O quinteto de Robert
Schumann dedicou seu quinteto a sua esposa Clara. Nos primeiros anos de matrimonio a veia criadora de Robert se expandiu notavelmente. Clara tinha lhe recomendado que não se dedicasse a compor apenas para o piano, mas que escrevesse música de câmara e para orquestra, para consolidar a reputação como um dos importantes compositores da época. Eis o que Robert fez, escrevendo concertos, aberturas e sinfonias.
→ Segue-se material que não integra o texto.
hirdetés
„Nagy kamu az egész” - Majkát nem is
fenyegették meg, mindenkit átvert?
Nesses primeiros anos felizes, excelentes canções e música de câmara viram a luz, e entre elas, o célebre quinteto com piano, um dos mais apreciados de toda a história da música.
Poucas são as obras que nos primeiríssimos compassos conseguem expressar um tipo de felicidade e regozijo que, talvez afortunadamente, não poderia ser manifestado em palavras.
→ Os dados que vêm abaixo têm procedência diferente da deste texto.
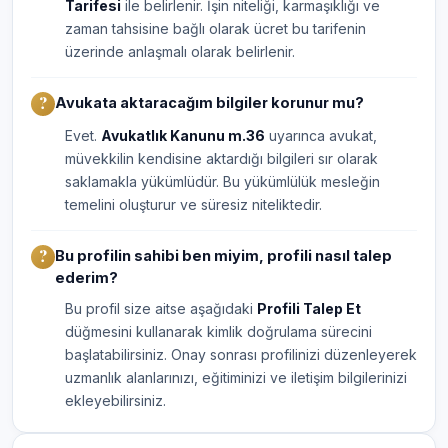
Tarifesi
ile belirlenir. İşin niteliği, karmaşıklığı ve
zaman tahsisine bağlı olarak ücret bu tarifenin
üzerinde anlaşmalı olarak belirlenir.
Avukata aktaracağım bilgiler korunur mu?
Evet.
Avukatlık Kanunu m.36
uyarınca avukat,
müvekkilin kendisine aktardığı bilgileri sır olarak
saklamakla yükümlüdür. Bu yükümlülük mesleğin
temelini oluşturur ve süresiz niteliktedir.
Bu profilin sahibi ben miyim, profili nasıl talep
ederim?
Bu profil size aitse aşağıdaki
Profili Talep Et
düğmesini kullanarak kimlik doğrulama sürecini
başlatabilirsiniz. Onay sonrası profilinizi düzenleyerek
uzmanlık alanlarınızı, eğitiminizi ve iletişim bilgilerinizi
ekleyebilirsiniz.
Como corresponde à claridade da forma sonata, chega o segundo tema, mas aqui acontece algo mágico: mesmo se tivermos o firme propósito de escutar esta música analiticamente, Schumann nos invade com uma poesia capaz de vencer-nos instantaneamente sem apresentarmos nenhuma oposição. Isto é inspiração!
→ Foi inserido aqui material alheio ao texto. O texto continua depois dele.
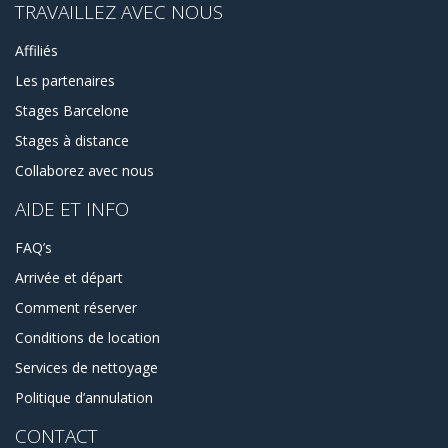
TRAVAILLEZ AVEC NOUS
Affiliés
Les partenaires
Stages Barcelone
Stages à distance
Collaborez avec nous
AIDE ET INFO
FAQ’s
Arrivée et départ
Comment réserver
Conditions de location
Services de nettoyage
Politique d’annulation
CONTACT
O segundo movimento, in modo d’una marcia (em modo de uma marcha) muda completamente a expressão: se de uma marcha se trata, só pode ser fúnebre, com seu devido canto consolatório e com a explosão de sonoridade quando o sentimento é demasiado para continuar contido. Um dos movimentos lentos mais notáveis de todo o romantismo.
O scherzo retoma o caráter do primeiro movimento, mas propõe um impulso inquieto que permeia toda a peça. O finale é esplêndido, habilmente Schumann cria um tema de fuga que só se revelará como tal mais adiante no movimento, coroando uma das grandes obras primas da música do século XIX.
O programa de hoje nos convida a refletir sobre o poder do amor como meio de transformação ideal, que, sem esquecer da realidade que a vida apresenta no dia a dia, é capaz de dar-lhe novos significados e sublimá-la, porque, afinal de contas, estas obras nos mostram que os sonhos podem se tornar realidade.